As jmg says, we can't really use 32 bit float because it really buggers up many things in the language. For example programs can expect to rely on exact integer results, say when counting time, up to the 53 bits that is the mantissa of a 64 bit float representation. Hey, I never left 1980
@jmg The Jerryscript interpreter is 250KB on my Linux machine here. OK, that's half the P2 RAM gone in interpreter code.
BUT, perhaps that code can be run by many COGs simultaneously. They each get their own work space.
XPL0 is interesting. A historical artefact from 1976. I'm thinking we need something more main stream and standard though, not YAFL
I might, but there are too many other things I need to worry about. Competition for worry is keen.
Their I/O is not very flexible though.
So any of their devices have 512K RAM! Last I checked it was 64K per core share among 8 threads. Many device only have 1 core.
That bloody Eclipse IDE you have to use puts me off.

| TASK REQUIREMENTS |
Write what comes next in the forum thread about fitting a language interpreter onto the P2, starting after its last line. The items that follow have nothing to do with this text.

| DATASET RECORDS |

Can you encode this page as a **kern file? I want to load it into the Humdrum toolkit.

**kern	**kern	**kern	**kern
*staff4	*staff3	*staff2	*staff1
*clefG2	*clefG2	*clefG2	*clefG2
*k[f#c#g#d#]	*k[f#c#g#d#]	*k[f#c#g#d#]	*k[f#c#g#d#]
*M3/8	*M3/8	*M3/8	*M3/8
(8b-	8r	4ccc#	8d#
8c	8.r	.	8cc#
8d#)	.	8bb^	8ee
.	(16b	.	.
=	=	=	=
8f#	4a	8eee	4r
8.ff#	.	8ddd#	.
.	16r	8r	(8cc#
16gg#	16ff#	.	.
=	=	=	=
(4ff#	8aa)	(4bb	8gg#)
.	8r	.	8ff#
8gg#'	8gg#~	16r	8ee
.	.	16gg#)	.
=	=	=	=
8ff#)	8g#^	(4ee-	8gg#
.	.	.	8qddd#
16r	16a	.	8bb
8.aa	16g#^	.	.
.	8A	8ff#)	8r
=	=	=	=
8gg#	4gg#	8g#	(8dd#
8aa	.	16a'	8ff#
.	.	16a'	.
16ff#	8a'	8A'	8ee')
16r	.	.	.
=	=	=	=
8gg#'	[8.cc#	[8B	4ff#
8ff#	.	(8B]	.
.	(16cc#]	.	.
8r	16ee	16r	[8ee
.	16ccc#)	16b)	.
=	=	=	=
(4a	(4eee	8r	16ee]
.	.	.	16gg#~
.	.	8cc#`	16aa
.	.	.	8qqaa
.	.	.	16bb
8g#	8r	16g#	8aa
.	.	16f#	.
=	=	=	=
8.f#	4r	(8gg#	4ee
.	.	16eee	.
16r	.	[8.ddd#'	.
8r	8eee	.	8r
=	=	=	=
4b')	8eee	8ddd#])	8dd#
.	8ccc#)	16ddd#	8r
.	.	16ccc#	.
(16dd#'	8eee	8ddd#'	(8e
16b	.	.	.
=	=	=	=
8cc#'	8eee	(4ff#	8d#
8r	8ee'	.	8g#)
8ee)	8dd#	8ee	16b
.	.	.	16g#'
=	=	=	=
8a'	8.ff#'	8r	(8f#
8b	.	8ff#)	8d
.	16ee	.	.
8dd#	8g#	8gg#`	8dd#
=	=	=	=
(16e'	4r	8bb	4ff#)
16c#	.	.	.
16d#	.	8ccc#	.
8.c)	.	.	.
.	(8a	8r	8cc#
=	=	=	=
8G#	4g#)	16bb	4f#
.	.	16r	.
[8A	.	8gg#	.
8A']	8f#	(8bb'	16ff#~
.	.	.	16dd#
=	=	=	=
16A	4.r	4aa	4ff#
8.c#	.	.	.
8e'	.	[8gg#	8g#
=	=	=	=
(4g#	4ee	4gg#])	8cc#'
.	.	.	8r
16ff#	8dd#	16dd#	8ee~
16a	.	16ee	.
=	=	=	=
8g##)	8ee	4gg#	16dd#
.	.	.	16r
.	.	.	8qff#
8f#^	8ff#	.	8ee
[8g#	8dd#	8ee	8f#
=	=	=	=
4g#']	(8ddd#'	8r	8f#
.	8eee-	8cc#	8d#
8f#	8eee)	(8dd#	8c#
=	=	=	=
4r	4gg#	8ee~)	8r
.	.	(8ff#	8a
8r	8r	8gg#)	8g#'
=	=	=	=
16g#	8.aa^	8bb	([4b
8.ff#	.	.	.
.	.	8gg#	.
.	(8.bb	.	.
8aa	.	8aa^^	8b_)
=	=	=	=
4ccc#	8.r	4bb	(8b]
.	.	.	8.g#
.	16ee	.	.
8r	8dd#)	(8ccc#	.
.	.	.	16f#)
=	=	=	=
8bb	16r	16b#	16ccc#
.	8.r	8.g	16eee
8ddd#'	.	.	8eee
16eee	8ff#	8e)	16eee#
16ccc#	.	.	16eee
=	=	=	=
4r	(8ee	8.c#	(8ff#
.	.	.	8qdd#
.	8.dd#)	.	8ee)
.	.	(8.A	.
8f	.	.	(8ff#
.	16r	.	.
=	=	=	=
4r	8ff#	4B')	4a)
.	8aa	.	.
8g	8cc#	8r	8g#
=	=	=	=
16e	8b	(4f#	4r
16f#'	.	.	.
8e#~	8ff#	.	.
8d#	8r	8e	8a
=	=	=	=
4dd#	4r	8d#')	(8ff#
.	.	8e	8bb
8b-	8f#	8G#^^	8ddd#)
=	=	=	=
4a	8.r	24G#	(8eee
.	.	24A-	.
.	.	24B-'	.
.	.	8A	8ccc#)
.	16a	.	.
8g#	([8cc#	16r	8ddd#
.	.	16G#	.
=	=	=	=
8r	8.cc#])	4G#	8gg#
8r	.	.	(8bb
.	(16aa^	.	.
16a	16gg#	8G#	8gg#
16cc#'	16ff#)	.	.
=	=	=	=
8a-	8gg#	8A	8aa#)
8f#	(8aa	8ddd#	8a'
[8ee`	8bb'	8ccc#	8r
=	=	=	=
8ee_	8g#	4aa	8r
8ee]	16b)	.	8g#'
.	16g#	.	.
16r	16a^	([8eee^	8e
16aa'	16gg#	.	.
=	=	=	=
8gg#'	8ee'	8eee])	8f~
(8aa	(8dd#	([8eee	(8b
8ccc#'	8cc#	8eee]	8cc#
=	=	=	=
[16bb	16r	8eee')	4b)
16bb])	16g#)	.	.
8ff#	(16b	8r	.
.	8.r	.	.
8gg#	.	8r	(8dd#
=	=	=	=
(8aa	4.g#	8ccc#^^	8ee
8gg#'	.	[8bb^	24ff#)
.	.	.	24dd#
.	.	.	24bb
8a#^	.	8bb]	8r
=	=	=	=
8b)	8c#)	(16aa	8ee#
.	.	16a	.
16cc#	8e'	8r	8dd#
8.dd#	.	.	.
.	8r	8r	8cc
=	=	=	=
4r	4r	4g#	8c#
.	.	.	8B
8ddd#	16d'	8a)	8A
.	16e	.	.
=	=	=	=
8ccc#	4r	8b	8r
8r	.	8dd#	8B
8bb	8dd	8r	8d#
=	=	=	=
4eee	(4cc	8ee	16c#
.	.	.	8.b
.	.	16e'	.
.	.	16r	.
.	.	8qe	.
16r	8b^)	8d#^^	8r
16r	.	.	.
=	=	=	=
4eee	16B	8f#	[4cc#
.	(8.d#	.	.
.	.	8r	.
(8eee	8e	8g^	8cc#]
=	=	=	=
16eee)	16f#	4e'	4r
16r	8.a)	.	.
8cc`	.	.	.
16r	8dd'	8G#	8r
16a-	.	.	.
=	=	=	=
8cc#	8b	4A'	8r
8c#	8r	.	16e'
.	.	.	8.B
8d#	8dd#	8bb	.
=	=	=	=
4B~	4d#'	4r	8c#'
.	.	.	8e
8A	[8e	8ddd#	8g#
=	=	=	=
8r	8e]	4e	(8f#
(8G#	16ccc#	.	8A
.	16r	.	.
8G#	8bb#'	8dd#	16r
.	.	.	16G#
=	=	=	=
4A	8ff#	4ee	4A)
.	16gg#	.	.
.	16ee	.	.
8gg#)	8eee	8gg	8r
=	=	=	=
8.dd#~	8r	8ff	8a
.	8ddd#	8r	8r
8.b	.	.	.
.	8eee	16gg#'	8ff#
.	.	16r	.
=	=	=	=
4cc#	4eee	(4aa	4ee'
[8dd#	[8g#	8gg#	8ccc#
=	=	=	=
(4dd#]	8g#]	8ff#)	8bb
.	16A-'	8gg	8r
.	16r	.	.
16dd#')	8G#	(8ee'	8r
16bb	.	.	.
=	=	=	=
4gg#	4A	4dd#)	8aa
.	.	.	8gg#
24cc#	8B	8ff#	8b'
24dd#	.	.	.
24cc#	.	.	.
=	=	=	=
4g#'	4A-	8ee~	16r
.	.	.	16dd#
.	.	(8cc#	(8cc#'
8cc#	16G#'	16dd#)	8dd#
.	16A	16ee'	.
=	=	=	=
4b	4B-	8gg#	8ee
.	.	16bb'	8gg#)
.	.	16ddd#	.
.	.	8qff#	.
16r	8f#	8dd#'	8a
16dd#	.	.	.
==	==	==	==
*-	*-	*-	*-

| OUTPUT BELOW |
http://www.xmos.com/products/silicon/xcore-200/xl-series
I wish they would stop calling hardware time sliced threads "cores". What they actually have is 8 threads per core and one, two, four cores.
They call them 'logical cores' in the data sheet.
I think you pointed out a long time ago that the XMOS 'cores' are equivalent to Prop cores.
Maybe we should just accept this unfortunate naming and take a look at what the XMOS chips really offer like we wish potential Parallax customers would with the Propeller. I'm not saying XMOS chips are better or worse but condemning them because of bad naming choices seems kind of silly.
But it's not the reality in silicon. It's also not the reality in operation the way XMOS has done it. Run 1 to 4 threads and they all achieve the peek MIPs but run 5 to 8 threads and things start to slow down. Their threads can "modulate" each others timing as things get started and stopped.
It's deceptive marketing.
At least they do label their threads as "logical cores" in the architecture diagrams.
I won't comment on Spin, but PASM is an absolute key feature. C is fast and can be compact and I am more than comfy with it but just doesn't deliver that instruction counting precision that is bred and butter on the Prop.
PS: I like instruction counting as a valid crafting tool.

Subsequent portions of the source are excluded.